## Dataset records
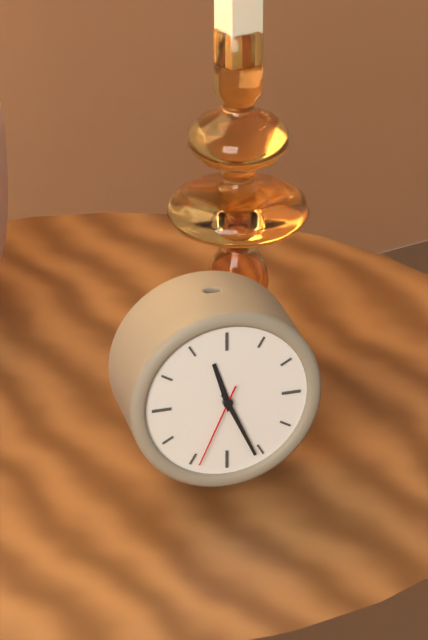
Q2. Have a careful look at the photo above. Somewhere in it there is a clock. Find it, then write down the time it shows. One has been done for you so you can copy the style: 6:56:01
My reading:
11:26:34
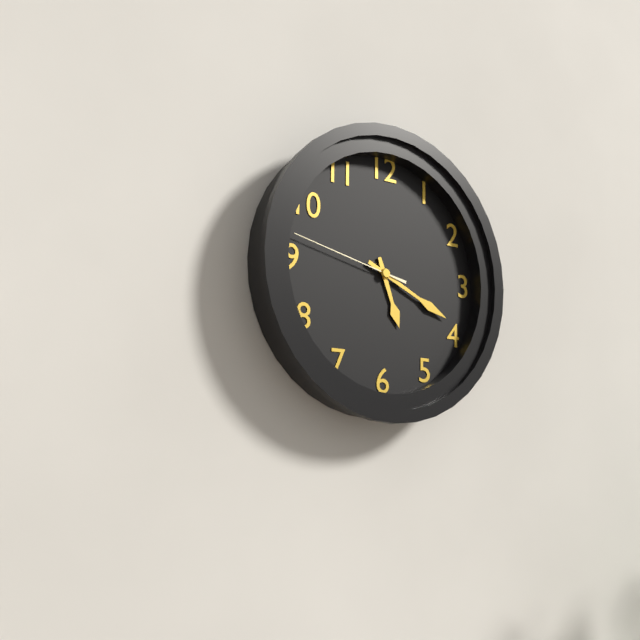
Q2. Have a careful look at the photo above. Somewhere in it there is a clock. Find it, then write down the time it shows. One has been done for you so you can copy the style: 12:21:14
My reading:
5:19:47
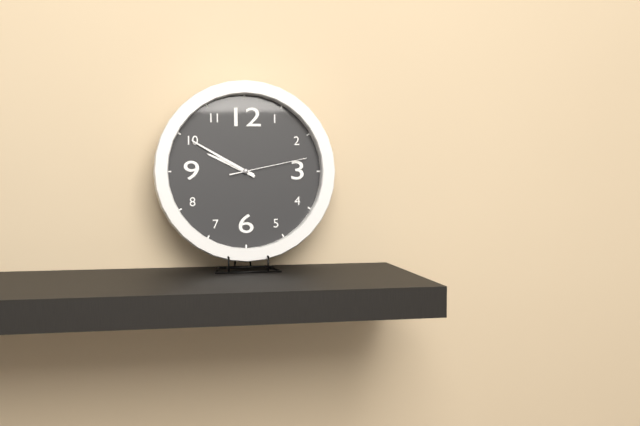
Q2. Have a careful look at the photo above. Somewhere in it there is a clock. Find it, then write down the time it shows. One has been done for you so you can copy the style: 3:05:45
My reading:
9:50:13
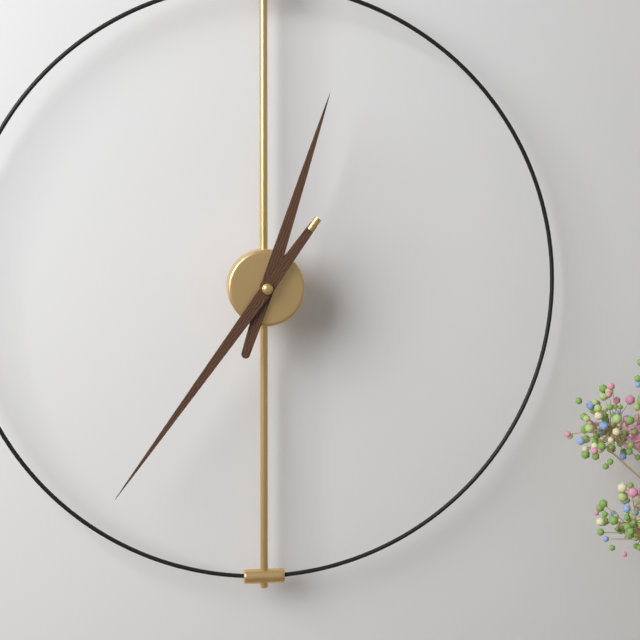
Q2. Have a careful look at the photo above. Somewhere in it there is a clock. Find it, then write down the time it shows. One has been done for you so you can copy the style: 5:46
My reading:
12:36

## Stated goal
Arrange every line of the listing above as a Markdown table with two columns, "No." for the row number and "Text" for the line, skipping blank lines and leaving out the pictures.

## Task solution
| No. | Text |
|---|---|
| 1 | Q2. Have a careful look at the photo above. Somewhere in it there is a clock. Find it, then write down the time it shows. One has been done for you so you can copy the style: 6:56:01 |
| 2 | My reading: |
| 3 | 11:26:34 |
| 4 | Q2. Have a careful look at the photo above. Somewhere in it there is a clock. Find it, then write down the time it shows. One has been done for you so you can copy the style: 12:21:14 |
| 5 | My reading: |
| 6 | 5:19:47 |
| 7 | Q2. Have a careful look at the photo above. Somewhere in it there is a clock. Find it, then write down the time it shows. One has been done for you so you can copy the style: 3:05:45 |
| 8 | My reading: |
| 9 | 9:50:13 |
| 10 | Q2. Have a careful look at the photo above. Somewhere in it there is a clock. Find it, then write down the time it shows. One has been done for you so you can copy the style: 5:46 |
| 11 | My reading: |
| 12 | 12:36 |